A Tensorflow Single-Shot-Detector implementation
[Tensorflow]
[Acknowledgements]
[Issues]
PySSD is an example implementation of a Single-Shot-Detector (SSD) in Tensorflow encapsulated as bare-bones library.
It is meant to be used as either a standalone program to experiment with, or included as part of a larger workflow. All the supporting functions required to implement it into any project with relative ease are found within the library file, such as labelmap parsing and modularized output access methods that clearly depict the way the results are being handled.
Aditionally, it can be tweaked to work with other network types such as Region-based Convolutional Neural Network (RCNN) or You-Only-Look-Once (YOLO).
Model & Configuration Files
To use this library, it is required that you utilize a trained SSD model.
(e.g. https://tfhub.dev/tensorflow/ssd_mobilenet_v2/2)
This library utilizes the savedModel
format, but depending on the model you choose, other things such as how certain values of the output are accessed may change as well. By default, you are able to alter how the values are parsed in the returned output from a forward pass using the aforementioned model simply by specifying in the arguments:
Option | Type | Description |
---|---|---|
net_format_numdet |
string | Defines the index for number of detections in model output |
net_format_boxes |
string | Defines the index for detection ROI boxes in model output |
net_format_classes |
string | Defines the index for detection classes in model output |
net_format_scores |
string | Defines the index for detection confidence scores in model output |
Additionally, the model will likely also require a labelmap that can be parsed with the tools included in the module.
For the aforementioned model (which is trained on COCO images), you can use the COCO labelmap available in many repositories online.

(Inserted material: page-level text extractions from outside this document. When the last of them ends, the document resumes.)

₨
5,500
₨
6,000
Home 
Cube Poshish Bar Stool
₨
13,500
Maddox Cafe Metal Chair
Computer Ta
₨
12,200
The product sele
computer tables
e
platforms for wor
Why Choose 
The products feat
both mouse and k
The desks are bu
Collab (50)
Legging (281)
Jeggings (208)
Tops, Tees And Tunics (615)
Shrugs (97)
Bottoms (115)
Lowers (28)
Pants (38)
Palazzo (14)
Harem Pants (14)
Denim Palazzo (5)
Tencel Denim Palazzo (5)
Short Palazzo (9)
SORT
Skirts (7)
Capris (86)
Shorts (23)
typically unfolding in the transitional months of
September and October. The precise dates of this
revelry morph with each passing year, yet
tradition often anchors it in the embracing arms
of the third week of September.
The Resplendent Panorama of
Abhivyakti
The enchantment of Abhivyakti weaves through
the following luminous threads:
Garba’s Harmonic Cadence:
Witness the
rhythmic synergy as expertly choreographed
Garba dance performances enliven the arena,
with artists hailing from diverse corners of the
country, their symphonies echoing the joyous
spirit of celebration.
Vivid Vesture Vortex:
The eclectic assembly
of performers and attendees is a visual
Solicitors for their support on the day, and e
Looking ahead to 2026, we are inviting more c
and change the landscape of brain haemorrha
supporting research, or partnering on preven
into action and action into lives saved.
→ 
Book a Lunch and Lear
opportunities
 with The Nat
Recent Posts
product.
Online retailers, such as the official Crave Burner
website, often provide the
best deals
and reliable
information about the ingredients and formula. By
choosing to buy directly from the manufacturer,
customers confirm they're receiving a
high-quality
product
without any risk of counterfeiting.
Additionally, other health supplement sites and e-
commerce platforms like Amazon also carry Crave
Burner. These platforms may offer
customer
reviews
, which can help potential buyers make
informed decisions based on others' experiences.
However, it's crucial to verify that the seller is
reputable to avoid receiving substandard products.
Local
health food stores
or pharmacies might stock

Finally, to specify the label map file, set the argument --lmf_path
specified in PySSD.arguments
.
Tensorflow (2.6.0-3)
pacman -S python-tensorflow
Please see dependencies listed here.
NumPy (1.20.3-1)
pacman -S python-numpy
Please see dependencies listed here.
Pillow (8.3.1-1)
pacman -S python-pillow
Please see dependencies listed here.
Arguments
Option | Type | Description |
---|---|---|
conf_threshold |
float | Defines the threshold for confidence of detected objects |
img_path |
string | Defines the path to load an input image from |
net_path |
string | Defines the path to load a saved network model from |
lmf_path |
string | Defines the path to load a label map from |
net_format_numdet |
string | Defines the index for number of detections in model output |
net_format_boxes |
string | Defines the index for detection ROI boxes in model output |
net_format_classes |
string | Defines the index for detection classes in model output |
net_format_scores |
string | Defines the index for detection confidence scores in model output |
lmf_format_id |
string | Defines the index for unique identifier in label map file |
lmf_format_class |
string | Defines the index for class label in label map file |
lmf_format_misc |
string | Defines the index for misc. info in label map file |
Example
python3 SSD.py --lmf_path mscoco_label_map.pbtxt --img_path Images/DogPark3.jpg
Generating label map from "mscoco_label_map.pbtxt"
Loading model at "./"
Running input "./Images/DogPark3.jpg" through the model
Detection Class: 1 -- "person"
Detection Score: 85.793%
Location: (2212, 354) -- (3073, 1922)
Detection Class: 18 -- "dog"
Detection Score: 82.915%
Location: (24, 1169) -- (1216, 2039)
Detection Class: 18 -- "dog"
Detection Score: 74.295%
Location: (1543, 958) -- (2222, 2370)
Finished with input "./Images/DogPark3.jpg"
'PySSD' is my attempt at creating a simple implementation of a portable Single-Shot-Detector library based on the model(s) found on the official Tensorflow repository. Additionally, it it also meant to serve as a learning tool for SSD's and what a typical implementation might look like. Many if not most of the commenting in the library is meant to be informative, and is liable to be overly explicit.